It really looked like the Seiko Spring Drive Spacewalk version of the Omega Speedmaster Professional Moonwatch, and that idea made sense to me given what the Spacewalk was about. After waiting too long, I asked to see his watch. He didn’t think much of it and handed it to me. I, and the other journalists there got really excited about what turned out to be the Seiko Izul. The watch is of course based on the Spacewalk design (but without a GMT hand), and actually had a few versions when it came out in 2007. A few watch lovers out there know about this Japan only watch from 2007, but I was happy to learn that it was a commercial release, and sad to learn that it is no longer being made. Price for the Izul watches was about 5,000 euros, which was better than the $28,000 for the upcoming Seiko Spring Drive Spacewalk commemorative edition watches.

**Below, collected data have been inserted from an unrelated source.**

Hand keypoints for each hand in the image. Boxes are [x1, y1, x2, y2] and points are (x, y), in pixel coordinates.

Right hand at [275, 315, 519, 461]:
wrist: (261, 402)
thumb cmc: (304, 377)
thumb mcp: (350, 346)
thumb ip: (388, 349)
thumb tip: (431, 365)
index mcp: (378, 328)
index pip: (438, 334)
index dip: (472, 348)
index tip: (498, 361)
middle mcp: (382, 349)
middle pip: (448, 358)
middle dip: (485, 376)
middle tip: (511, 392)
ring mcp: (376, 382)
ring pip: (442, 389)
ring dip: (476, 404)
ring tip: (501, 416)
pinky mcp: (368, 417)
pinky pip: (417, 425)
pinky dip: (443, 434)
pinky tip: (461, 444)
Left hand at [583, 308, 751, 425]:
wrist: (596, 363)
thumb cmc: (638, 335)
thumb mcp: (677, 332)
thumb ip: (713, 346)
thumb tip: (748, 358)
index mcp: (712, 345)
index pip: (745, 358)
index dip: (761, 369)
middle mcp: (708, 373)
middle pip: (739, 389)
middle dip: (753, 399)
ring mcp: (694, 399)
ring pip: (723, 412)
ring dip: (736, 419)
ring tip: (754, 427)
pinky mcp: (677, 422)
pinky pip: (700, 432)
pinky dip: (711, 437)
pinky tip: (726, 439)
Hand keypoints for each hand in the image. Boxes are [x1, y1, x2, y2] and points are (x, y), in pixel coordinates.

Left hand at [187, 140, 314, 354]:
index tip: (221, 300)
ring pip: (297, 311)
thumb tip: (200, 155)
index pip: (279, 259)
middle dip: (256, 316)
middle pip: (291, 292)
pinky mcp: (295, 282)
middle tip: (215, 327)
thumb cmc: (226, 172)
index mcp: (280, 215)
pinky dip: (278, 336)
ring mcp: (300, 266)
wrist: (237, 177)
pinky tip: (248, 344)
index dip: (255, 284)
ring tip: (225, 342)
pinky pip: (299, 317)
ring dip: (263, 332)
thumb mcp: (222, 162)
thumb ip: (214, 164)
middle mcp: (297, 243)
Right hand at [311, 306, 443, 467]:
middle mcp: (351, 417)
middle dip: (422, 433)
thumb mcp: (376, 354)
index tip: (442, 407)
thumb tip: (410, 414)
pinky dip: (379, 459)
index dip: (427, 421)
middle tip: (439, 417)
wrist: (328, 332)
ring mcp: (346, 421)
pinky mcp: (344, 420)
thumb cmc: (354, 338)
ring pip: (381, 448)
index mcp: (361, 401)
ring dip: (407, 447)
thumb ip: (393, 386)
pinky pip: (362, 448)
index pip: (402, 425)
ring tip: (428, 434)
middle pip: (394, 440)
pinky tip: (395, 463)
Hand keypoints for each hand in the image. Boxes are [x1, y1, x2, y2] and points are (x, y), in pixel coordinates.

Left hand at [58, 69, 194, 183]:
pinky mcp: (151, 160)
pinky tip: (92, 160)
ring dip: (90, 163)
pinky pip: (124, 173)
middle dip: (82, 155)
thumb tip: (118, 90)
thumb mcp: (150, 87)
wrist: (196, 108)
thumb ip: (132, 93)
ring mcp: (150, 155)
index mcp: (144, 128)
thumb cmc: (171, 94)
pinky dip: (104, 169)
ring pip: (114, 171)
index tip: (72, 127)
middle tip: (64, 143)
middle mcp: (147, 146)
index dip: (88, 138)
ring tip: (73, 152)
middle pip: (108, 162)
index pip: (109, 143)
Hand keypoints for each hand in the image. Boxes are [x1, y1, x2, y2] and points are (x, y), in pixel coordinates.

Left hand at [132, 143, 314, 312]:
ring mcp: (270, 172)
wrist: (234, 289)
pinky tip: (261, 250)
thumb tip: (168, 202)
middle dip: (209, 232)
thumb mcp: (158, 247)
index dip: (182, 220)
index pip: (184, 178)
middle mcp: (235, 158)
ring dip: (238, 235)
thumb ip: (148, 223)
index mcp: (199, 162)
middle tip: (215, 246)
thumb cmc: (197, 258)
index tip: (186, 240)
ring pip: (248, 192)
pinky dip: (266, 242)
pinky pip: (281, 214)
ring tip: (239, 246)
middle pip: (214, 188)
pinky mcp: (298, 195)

The Izul was awesome to behold and is in all titanium. One of the versions might be in steel, though I am not sure. The dial was based on hand held stopwatches, but you could see the similarity to the Speedmaster Moonwatch. In fact, the dial design is sort of important to Japanese people. It is based on a series of stop watches made my Seiko for the 1964 Tokyo Olympics. That was the not only the first Olympics in Japan, but the first in all of Asia as I understand it. October 12th is a national holiday celebrating this fact.
I really want one of these Izul watches, badly. Investigating a bit I found that a few models existed and there are actually a few new ones that MAY be available (only in Japan!). Some models feature a unique twisting case that rotating all the way around. This is really weird actually as the watch chronograph is “upside down.” So when you twist it around for the chronograph to be right side up, the watch itself is upside down. I am more attracted to the less “interesting,” and more beautiful black or white dial version in the non-rotating titanium case. You can tell that it is a bull-head style with the crown and large pushers on the top. The dial layout is extremely functional and easy to read – the same as in the Seiko Spring Drive Spacewalk.
So a bit more about the large watch. First, the movement is the illustrious Seiko Spring Drive chronograph that has a 12 hour chronograph, date, and power reserve indicator for the 72 hours of power reserve. Like I said, these models have the GMT hand removed, and instead wish to emphasis the chronograph complications. I’ve talked about Spring Drive a lot. If you don’t know about, it you should want one. Really all the allure of a decorated, manufacture made mechanical movement, with the accuracy of a quartz watch. No batteries, ever! It is all powered by a mainspring. Magic, I know. The watch focuses on the Japanese ideal of perfection (also an ideal for Seiko). ) One thing the watches do, that has been a goal of many for so long is have a PERFECTLY smooth sweeping seconds hand. No mini ticking. Nothing but smooth as butter “glide motion” hands. Very impressive to see. Also, the watch is 100% silent. Put your ear up to it, and you can’t hear a thing. Seiko is very proud of this fact. There are a few other impressive points for Spring Drive movements, but I will leave that to other articles.
Movement has 49 jewels and almost 400 parts. All lovingly made and assembled by hand (I can attest to that having seen it with my own eyes). Size of the watches were large and in charge at between 47-51mm wide. Simply stunning and most certainly a crowd pleaser. Find one if you can, retail price was around $8,000 bucks.